How do you solve \[{{\log }_{x}}\left( \dfrac{1}{256} \right)=-4\]?

Answer 1

Hint: From the given question we are asked to find the solution for the logarithmic equation. For solving this question we will use the definition of logarithm and we will remove the log present in the left hand side of the equation and we will use basic mathematical operations like division and multiplication and solve the given question.

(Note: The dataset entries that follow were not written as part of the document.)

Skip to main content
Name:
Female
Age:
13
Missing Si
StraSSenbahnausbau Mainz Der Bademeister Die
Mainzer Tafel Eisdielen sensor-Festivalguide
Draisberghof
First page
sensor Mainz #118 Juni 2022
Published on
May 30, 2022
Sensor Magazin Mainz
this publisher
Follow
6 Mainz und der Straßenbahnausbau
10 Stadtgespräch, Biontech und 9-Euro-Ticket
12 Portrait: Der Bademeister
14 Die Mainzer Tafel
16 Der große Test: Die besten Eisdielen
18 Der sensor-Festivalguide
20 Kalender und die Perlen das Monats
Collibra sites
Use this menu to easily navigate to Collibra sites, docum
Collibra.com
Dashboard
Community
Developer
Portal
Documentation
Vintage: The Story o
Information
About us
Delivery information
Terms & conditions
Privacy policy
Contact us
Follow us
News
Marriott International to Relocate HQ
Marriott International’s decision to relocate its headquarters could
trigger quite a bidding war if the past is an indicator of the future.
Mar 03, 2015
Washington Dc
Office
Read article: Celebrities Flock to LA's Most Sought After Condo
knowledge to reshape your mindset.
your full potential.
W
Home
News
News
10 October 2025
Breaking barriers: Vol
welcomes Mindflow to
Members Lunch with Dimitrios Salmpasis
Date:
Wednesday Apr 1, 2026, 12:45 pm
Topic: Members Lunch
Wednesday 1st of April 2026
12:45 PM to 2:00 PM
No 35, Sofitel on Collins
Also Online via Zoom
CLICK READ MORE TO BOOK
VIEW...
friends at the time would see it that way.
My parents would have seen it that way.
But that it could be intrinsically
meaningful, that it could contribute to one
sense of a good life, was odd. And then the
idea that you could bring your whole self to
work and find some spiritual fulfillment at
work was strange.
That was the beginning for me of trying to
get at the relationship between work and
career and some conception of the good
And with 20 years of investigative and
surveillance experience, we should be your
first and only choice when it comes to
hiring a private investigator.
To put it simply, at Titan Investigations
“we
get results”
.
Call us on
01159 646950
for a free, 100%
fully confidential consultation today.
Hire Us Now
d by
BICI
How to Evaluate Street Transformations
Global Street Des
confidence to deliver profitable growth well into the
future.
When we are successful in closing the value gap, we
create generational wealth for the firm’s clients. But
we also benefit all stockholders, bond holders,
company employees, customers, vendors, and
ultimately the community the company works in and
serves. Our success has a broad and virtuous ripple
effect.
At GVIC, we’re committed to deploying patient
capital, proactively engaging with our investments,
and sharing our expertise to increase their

Complete step by step solution:
We are given that \[{{\log }_{x}}\left( \dfrac{1}{256} \right)=-4\].
From the definition of a logarithm we can remove the log on the left hand side of the equation by bringing the base of the logarithm to the other side of the equation, while the term on the other side is raised to the power of the base.
For example,
\[\Rightarrow {{\log }_{x}}y=t\]
This can be rewritten as follows using the definition of logarithm.
\[\Rightarrow y={{x}^{t}}\]
So, we now apply this same to the given equation on the question.
So, we get the equation reduced as follows.
\[\Rightarrow {{\log }_{x}}\left( \dfrac{1}{256} \right)=-4\]
We will bring the base which is x to the other side of the equation. So, the negative of four will become the power to x.
So, the equation will be reduced as follows.
\[\Rightarrow {{x}^{-4}}=\left( \dfrac{1}{256} \right)\]
We can rewrite the term in the right hand side of the equation as follows.
\[\Rightarrow {{x}^{-4}}=\left( \dfrac{1}{{{4}^{4}}} \right)\]
\[\Rightarrow {{x}^{-4}}={{4}^{-4}}\]
We can now equate the base terms as powers are equal. So, we get the following.
\[\Rightarrow x=4\]

Note: Students must be very careful in doing the calculations. Students should have good knowledge in the concept of logarithm and its applications. We should not do mistakes like for example, if we write \[\Rightarrow {{x}^{-4}}=\left( \dfrac{1}{{{2}^{8}}} \right)\] \[\Rightarrow {{x}^{-4}}={{2}^{-8}}\] and directly equate the base then the solution is wrong.